- _GOAL OF THE EXERCISE_
Repeat the material exactly, leaving no line out.

====== MATERIAL PROVIDED ======

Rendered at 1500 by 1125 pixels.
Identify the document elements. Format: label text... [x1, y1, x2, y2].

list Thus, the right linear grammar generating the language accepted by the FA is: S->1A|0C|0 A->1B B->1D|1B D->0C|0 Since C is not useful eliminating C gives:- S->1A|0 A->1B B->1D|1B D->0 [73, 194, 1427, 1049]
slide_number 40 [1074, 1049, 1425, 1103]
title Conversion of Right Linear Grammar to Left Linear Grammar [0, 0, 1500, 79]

======

- _ANSWER BELOW_
Rendered at 1500 by 1125 pixels.
Identify the document elements. Format: label text... [x1, y1, x2, y2].

list Thus, the right linear grammar generating the language accepted by the FA is: S->1A|0C|0 A->1B B->1D|1B D->0C|0 Since C is not useful eliminating C gives:- S->1A|0 A->1B B->1D|1B D->0 [73, 194, 1427, 1049]
slide_number 40 [1074, 1049, 1425, 1103]
title Conversion of Right Linear Grammar to Left Linear Grammar [0, 0, 1500, 79]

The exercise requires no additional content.